• _Task to carry out_: Gather each line in the records below that contains the word "Southampton", and copy those lines out.

• _Records shown_:
+===+

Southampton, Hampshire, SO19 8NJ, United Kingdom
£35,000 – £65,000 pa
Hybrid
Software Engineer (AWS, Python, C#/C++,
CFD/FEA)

+===+

• _Solution to this problem_:
Southampton, Hampshire, SO19 8NJ, United Kingdom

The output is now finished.